▶ [The problem]: From the start of the items through the line containing "Simule agora", inclusive, please change "Empréstimo" to "Crédito" and write those lines out again with nothing else altered.

▶ [Items listed in a dataset]:
+ + +

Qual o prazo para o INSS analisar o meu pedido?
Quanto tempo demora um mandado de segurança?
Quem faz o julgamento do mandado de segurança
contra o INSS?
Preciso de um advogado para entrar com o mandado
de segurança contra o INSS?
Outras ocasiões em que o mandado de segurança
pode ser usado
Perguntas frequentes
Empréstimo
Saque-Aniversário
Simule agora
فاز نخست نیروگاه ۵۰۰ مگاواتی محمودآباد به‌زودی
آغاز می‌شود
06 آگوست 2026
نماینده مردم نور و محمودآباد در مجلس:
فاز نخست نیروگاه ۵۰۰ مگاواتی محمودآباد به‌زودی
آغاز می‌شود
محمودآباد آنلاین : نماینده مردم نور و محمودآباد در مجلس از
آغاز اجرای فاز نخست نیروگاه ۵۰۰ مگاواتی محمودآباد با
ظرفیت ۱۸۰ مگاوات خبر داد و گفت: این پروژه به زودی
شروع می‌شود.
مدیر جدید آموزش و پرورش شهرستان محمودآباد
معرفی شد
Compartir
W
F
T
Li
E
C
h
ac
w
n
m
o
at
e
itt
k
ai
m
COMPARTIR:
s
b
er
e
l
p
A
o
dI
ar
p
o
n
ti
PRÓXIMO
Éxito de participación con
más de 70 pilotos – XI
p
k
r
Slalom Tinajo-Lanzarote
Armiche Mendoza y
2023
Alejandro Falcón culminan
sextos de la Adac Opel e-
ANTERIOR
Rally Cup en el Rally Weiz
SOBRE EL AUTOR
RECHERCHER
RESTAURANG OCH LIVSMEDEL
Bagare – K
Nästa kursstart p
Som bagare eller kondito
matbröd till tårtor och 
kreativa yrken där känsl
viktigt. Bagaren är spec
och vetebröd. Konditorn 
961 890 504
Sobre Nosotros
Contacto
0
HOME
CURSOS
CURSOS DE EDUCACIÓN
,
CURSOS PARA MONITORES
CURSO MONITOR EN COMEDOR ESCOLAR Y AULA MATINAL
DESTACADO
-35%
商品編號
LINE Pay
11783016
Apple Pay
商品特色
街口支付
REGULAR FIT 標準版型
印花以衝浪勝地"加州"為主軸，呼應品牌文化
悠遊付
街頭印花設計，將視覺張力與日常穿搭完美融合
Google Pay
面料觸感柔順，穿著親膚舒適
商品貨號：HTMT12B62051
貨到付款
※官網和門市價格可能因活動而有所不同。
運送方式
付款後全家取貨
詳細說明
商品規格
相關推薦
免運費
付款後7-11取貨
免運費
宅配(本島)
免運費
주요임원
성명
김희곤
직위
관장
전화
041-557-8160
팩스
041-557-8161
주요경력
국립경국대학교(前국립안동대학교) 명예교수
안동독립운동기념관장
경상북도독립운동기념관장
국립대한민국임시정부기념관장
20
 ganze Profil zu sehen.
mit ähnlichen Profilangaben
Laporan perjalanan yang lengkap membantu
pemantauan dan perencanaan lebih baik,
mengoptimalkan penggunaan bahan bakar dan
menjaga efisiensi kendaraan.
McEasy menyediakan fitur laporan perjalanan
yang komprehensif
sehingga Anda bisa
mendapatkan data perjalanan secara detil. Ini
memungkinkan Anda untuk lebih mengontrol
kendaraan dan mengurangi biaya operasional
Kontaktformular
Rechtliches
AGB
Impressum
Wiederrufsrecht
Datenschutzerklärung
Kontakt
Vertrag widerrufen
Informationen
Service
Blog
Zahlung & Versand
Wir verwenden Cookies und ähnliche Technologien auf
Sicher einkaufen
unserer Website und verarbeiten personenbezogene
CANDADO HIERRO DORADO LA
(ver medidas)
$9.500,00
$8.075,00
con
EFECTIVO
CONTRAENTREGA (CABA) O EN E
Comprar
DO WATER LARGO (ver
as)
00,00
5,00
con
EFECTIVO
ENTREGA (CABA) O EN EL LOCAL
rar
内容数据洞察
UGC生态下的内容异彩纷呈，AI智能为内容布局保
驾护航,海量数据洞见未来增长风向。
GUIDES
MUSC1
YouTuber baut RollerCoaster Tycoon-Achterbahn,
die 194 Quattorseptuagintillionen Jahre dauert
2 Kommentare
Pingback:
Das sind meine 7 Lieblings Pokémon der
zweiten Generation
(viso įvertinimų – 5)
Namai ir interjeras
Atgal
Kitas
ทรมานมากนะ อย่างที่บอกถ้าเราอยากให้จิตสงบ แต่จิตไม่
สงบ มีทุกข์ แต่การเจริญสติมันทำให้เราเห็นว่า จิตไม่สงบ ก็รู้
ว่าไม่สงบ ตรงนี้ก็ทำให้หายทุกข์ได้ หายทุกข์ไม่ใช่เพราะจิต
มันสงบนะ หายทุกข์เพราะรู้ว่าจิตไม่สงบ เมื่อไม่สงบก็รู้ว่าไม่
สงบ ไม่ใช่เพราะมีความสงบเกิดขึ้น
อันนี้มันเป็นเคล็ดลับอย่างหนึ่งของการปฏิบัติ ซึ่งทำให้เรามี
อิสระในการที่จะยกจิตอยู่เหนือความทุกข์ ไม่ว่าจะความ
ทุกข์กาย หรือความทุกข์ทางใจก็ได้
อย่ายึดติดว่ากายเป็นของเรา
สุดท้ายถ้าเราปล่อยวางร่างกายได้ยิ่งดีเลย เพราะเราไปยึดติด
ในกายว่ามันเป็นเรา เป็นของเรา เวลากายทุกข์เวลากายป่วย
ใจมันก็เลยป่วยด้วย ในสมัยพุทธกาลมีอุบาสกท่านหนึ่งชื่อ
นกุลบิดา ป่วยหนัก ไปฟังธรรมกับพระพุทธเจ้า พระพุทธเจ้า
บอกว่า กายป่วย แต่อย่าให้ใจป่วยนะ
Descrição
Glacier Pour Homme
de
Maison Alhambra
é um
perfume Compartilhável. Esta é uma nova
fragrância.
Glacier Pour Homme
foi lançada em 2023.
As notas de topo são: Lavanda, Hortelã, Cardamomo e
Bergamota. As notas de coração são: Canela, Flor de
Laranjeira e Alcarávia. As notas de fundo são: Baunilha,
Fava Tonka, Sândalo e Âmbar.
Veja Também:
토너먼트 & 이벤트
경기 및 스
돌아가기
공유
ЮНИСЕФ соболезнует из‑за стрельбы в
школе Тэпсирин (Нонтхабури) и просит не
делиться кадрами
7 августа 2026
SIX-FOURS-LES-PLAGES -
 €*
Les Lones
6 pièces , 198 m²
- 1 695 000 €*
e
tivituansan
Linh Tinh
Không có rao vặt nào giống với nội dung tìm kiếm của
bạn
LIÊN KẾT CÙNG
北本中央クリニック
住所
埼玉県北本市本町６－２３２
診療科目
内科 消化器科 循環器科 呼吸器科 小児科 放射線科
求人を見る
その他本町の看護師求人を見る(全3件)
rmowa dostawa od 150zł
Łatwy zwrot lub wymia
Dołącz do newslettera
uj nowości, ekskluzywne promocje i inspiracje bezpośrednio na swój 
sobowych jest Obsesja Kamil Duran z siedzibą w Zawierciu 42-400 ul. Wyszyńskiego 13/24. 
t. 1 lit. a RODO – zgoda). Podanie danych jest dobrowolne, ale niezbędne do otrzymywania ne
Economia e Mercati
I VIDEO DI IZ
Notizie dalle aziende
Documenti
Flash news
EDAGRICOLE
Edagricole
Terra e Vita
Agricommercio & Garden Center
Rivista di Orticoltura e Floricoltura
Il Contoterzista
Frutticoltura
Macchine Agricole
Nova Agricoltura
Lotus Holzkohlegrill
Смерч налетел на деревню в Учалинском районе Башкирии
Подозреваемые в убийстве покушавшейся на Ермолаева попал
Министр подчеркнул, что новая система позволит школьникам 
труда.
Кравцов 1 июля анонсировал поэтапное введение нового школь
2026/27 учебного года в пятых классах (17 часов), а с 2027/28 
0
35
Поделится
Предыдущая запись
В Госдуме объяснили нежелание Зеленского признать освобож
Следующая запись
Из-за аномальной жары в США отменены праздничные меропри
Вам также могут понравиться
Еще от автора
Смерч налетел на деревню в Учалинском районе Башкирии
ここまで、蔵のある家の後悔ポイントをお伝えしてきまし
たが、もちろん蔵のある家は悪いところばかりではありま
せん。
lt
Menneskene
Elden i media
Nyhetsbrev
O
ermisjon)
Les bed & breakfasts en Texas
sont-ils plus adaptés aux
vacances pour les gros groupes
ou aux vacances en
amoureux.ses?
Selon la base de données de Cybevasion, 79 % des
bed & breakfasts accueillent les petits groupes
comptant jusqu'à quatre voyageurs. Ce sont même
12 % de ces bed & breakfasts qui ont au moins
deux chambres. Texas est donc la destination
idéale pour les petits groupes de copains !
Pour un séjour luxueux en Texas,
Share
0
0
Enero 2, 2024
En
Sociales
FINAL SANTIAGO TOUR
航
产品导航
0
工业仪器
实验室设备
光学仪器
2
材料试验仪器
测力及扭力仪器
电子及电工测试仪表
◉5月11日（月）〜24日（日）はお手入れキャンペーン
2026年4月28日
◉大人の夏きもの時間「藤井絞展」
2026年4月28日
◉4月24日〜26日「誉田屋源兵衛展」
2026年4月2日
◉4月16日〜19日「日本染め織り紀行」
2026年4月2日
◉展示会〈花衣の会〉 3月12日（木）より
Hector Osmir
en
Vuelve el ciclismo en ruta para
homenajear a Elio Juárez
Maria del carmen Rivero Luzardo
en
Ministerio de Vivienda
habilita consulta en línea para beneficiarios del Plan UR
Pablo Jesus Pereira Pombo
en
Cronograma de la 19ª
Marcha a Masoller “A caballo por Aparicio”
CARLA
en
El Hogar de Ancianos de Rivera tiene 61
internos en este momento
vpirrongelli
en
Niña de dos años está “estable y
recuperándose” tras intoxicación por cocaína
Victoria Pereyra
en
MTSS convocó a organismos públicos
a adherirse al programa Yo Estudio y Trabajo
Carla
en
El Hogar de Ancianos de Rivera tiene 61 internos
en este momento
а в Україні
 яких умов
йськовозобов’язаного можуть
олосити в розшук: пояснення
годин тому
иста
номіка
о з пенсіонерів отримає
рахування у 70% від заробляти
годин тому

+ + +

▶ [Answer box]:
Qual o prazo para o INSS analisar o meu pedido?
Quanto tempo demora um mandado de segurança?
Quem faz o julgamento do mandado de segurança
contra o INSS?
Preciso de um advogado para entrar com o mandado
de segurança contra o INSS?
Outras ocasiões em que o mandado de segurança
pode ser usado
Perguntas frequentes
Crédito
Saque-Aniversário
Simule agora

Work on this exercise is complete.